_Text for analysis_
Friday, March 19, 2021

Radicofani and the della Robbia

                                      

 

Edward Hutton's tour of southern Tuscany eventually took him to Radicofani, the hilltop stronghold of Ghino di Tacco, the thirteenth century bandit made famous by Dante and Boccaccio. Hutton tells Ghino's story but also finds much to value in this tiny town with the spectacular view.




Today Radicofani is a little naked village straggling round the jagged hill under the fortress, with three churches, a fine clock-tower, many old houses, and a beautiful palace, evidently the Palazzo del Governo, now a prison, covered with coats of arms; while without the gates are a Capuchin convent, a pretty place enough, among trees too, now secularized... 

Of the three churches within the walls,… S. Pietro has a wealth of beautiful things, the work of the Robbias, whom, as I suppose, the Sforza of Santa Fiora brought here… But then, since all the guide-books have ignored Radicofani, as they have ignored Mont’ Amiata, one expects to find nothing there, whereas both Radicofani and Santa Fiora are as rich in della Robbia ware as any city in Tuscany, save Florence…. (255)




The great thing to be had at Radicofani is the view—such a view as I think you may find nowhere else in all Tuscany, so wide it is, so majestic, and so beautiful. Let us remind ourselves of it. Across the deep and bitter ravine to the west rises Mont’ Amiata, an incredibly great and lovely thing, with Abbadia S. Salvatore just visible on the verge of the woods. To the north lies the Senese with its shining cities, with Siena itself visible at evening on the skirts of the farthest hills. To the east lies the splendid range of Cetona, with its tiny scattered villages and lofty, sweeping outline, shutting out Umbria and her hills. And to the south? To the south lies the whole breadth of the Patrimony.* No one who has once looked southward from Radicofani is ever likely to forget what he has seen. It is one of the great vistas of the world. It almost gives you Rome. Evening is the hour when that world stretched for your joy at your feet is the most lovely, and strangely enough most visible, for in the heat of the day a veil of mist hides it from the boldest eyes. But at night, when far and far away across the Umbrian hills, like a horn of pallid gold, like a silver sickle for some precious harvest, the moon hangs over the world, then little by little in her light that world at your feet becomes visible, at first never so faintly, as though still hidden in some impalpable but lovely veil…. Far away Lago di Bolsena shines like a jewel, Monte Cimino rises like a ghost beside Monte Venere, eternally separated the one from the other by the faint line of hills like a bow, against which Montefiascone rises  like a lovely thought in the unbreakable silence, the papal city of Viterbo lies like a white rose. And last of all in the farthest distance Monte Soracte, the lovely mountain, guards the desert of the Campagna and the immortal thing which it has brought forth—the City of Rome. (265-6)

_Your objective_
Resume the passage about Radicofani and its view, picking up after its final sentence. The entries that follow are separate material and have no connection to the passage about Radicofani.

_Exercise data_

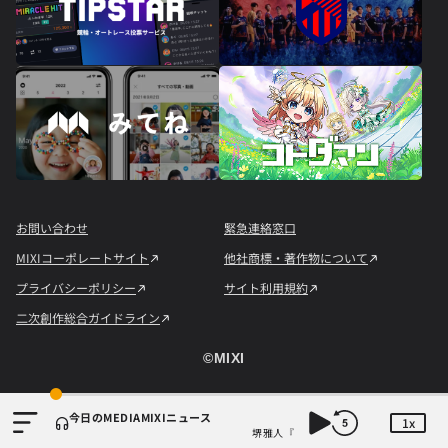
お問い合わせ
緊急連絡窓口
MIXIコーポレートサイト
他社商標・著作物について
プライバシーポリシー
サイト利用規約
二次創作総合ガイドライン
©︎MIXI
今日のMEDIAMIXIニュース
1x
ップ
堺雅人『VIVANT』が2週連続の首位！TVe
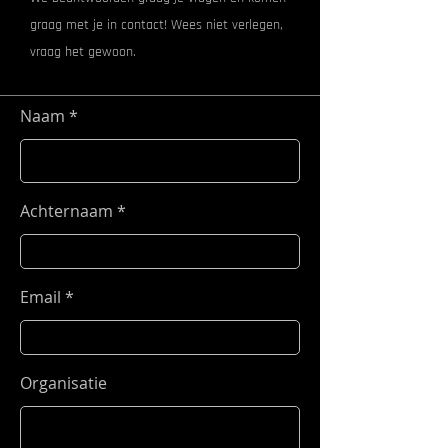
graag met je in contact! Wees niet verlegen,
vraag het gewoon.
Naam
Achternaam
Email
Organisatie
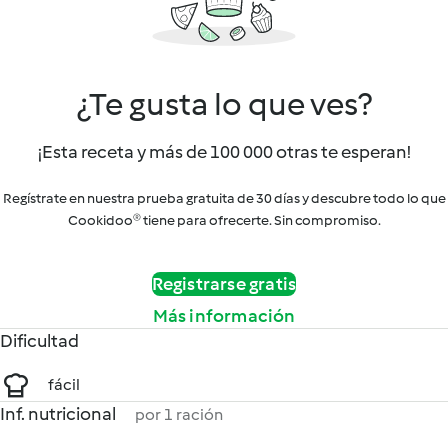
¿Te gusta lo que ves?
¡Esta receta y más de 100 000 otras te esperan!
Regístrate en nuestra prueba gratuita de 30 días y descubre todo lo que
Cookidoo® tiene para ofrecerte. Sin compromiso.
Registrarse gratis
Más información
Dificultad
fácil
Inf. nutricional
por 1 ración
==
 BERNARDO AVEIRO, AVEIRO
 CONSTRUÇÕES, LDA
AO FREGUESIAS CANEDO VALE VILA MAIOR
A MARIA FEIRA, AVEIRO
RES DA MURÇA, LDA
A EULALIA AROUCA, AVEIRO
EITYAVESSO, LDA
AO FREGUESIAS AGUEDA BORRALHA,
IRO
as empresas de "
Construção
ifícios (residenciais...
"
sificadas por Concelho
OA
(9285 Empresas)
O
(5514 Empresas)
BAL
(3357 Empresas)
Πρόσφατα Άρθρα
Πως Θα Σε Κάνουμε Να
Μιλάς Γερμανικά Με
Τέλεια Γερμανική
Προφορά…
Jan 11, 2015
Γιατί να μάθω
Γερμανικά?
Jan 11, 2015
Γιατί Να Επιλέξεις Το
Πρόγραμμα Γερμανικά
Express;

_Exercise answer_
 


 

* The Patrimony refers to the Papal States, that huge chunk of central Italy governed by the Pope for over 1000 years until it was forcibly taken over by the Italian government in the nineteenth century unification movement.

Edward Hutton: Siena and Southern Tuscany, New York, 1910.  

Friday, March 12, 2021

Montalcino and S. Antimo


 

Edward Hutton loved everything about Montalcino but above all, he praised the inn of the Lily (Il Giglio). He did not mention that Montalcino is the home of Brunello, one of the world's great wines. On leaving he made sure to visit the nearby twelfth century Abbey of S. Antimo, a site that my wife and I agree should not be missed. 





There is much talk in every guidebook, from Herr Bardeker through Murray to Joanne, of hotels—first-class, second-class, and tolerable, as they say in their curt, unexpansive way; but what does the ordinary traveller always on the look-out for the disgusting luxury of the “Ritz” or the “Carlton “ or the “Waldorf Astoria” understand I should like to know, of inns? Pure nothing…. Such places have nothing to say to travellers. Let us thank God for it. The inns I know in half a hundred places in Italy… are human places, where you will find friends, a soft bed, well-cooked food, a good wine, and a welcome. These places should be treasured in the memory and not too easily or widely published abroad; for an inn may be spoiled by its guests. Nevertheless, for once, out of pure charity and love of my fellow-men, I will praise the inn of the Lily… at Montalcino. I will say that it is the best I know, that I have been happy there, and that there I lived like a king. At night I slept soft and clean, I ate well punctually at the hours I had appointed, I was welcomed and I made friends, and from there I issued forth to see the magnificent town of Montalcino, tomb of the Sienese Republic; thither again I returned when I would, glad at heart, as to my own home. …


How can I praise you as I ought, O inn of the Lily, or wish you well enough? May you prosper always but not too much, may you ever be full of the world about you, may you gather in many strangers but not too many, and may S. Cristofano see to it that all these things come true for you. …

 


Seeing, then, that all these things are as they are, I it is no wonder that one finds Montalcino delightful. And, indeed, who could find it anything else? It clings to the great hills high up like the nest of an eagle; it is set above the woods, across the olive gardens it looks to the desert, over the vineyards it looks to the hills…. (246)

 

The road which leaves the city thus by the hills will bring you in some eight miles to the forgotten abbey of S. Antimo.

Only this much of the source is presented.